Exercise aim: In the listing below, find every line containing "Citroen" and copy it out.

Extracted material:
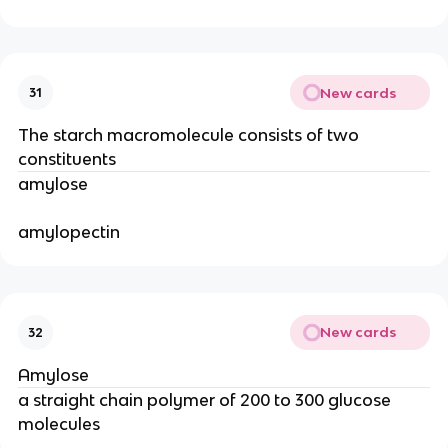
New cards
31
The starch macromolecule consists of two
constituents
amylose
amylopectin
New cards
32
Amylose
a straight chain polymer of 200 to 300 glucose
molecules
* * *
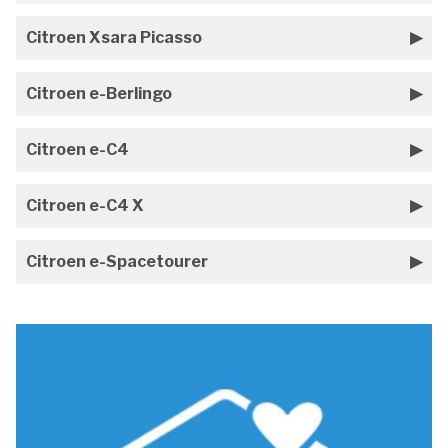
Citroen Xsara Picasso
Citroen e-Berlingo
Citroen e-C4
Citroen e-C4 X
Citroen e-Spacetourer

Response below:
Citroen Xsara Picasso
Citroen e-Berlingo
Citroen e-C4
Citroen e-C4 X
Citroen e-Spacetourer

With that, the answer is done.